APBN tahun 2018 sebesar RP 1.894,7 Triliun dan 1.618,1 Triliun berasal dari pajak. Sedangkan SDA migas hanya 80,3 Triliun dan non migas sebesar 23,3 Triliun. Artinya rakyatlah yang menyokong APBN negeri ini, rakyatlah yang kerja bating tulang untuk menyetorkan uangnya ke negara. Sedangkan SDA yang melimpah hanya menyumbang sedikit pajak. Inilah letak kelucuan bangsa ini, SDA diserahkan ke investor dalam maupun luar negeri, limbahnya diserahkan ke rakyat. Apakah pengelolaan negara seperti ini yang kita inginkan? Apakah kita tak ingin merubah bangsa ini menjadi lebih baik? Tentunya sebagai rakyat Indonesia yang baik kita harus berfikir ulang dengan sistem kapitalis neolib yang diterapkan di negeri ini.
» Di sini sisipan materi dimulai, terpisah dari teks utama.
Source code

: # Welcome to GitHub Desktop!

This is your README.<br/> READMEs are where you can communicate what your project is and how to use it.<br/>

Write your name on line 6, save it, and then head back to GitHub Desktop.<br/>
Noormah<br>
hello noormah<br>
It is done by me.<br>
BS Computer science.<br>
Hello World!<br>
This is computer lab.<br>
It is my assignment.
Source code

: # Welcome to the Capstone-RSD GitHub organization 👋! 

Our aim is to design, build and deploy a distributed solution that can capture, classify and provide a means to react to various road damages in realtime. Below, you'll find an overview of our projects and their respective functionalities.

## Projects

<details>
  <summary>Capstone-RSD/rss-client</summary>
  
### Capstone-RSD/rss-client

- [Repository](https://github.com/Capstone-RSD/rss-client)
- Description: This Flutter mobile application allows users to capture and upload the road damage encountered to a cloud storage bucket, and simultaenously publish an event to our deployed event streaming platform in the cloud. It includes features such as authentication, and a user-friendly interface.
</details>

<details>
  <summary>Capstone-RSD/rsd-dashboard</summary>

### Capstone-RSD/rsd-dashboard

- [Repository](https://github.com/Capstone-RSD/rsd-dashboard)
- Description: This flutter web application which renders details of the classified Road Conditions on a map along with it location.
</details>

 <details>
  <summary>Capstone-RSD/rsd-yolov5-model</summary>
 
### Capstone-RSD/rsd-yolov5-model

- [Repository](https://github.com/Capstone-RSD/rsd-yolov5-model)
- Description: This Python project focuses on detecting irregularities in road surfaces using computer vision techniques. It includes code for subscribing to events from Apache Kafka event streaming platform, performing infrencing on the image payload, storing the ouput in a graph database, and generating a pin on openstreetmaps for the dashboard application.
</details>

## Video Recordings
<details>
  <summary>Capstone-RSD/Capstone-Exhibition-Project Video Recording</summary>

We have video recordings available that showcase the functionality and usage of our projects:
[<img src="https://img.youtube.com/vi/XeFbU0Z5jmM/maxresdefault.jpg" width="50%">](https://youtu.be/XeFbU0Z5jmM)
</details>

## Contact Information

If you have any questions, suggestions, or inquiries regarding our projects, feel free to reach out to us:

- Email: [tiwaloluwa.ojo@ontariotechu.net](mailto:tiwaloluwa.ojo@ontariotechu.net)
SDA milik Indonesia, yang seharusnya dikelola negara seperti yang tertuang dalam UUD pasal 33 ayat 3. Bukankah ketika Indonesia membebek dengan solusi IMF hal ini samgat menunjukan bahwa bangsa ini senyatanya belum merdeka? Masih terjajah karena masih banyak tangan tangan lembaga asing ikut campur dalam kebijakan negara ini. 

*Solusi Islam*

Di dalam islam pun jelas bahwa SDA adalah milik rakyat haram hukumnya dimiliki oleh investor seperti sabda Rasulullah "Kaum Muslim berserikat dalam tiga perkara yaitu padang rumput, air dan api (HR. Abu Dawud dan Ahmad)".

Di dalam islam pun juga mengatur bahwa pajak bukanlah pemasukan utama bagi Khilafah, pajak hanya akan ditarik jika baitul mal benar benar kondisi kosong dan tidak ada pemasukan yang bisa menyokong kekosongan baitul mal. Selain itu pajak hanya dipungut untuk orang orang kaya saja. Bukankah sistem islam lebih memanusiakan manusia daripada sistem kapitalis neolib?